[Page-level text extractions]

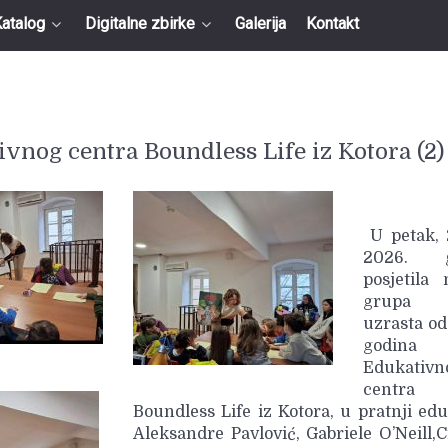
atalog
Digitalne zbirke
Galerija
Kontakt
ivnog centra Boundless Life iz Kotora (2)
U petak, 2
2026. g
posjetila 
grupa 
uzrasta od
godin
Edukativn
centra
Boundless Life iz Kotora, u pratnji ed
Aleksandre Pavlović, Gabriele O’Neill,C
==
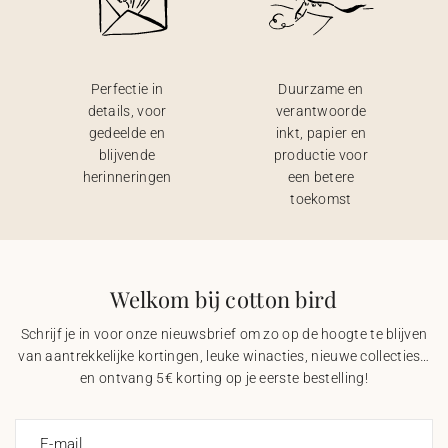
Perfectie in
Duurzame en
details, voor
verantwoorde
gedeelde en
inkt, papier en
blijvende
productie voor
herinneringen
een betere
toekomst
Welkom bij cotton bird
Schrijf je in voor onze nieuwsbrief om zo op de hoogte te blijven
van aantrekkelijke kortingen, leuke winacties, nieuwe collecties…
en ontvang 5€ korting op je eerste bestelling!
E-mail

● **Exercise aim**: Report each line in the preceding entries that holds the string "Kotora".

● **Response to the exercise**:
ivnog centra Boundless Life iz Kotora (2)
Boundless Life iz Kotora, u pratnji ed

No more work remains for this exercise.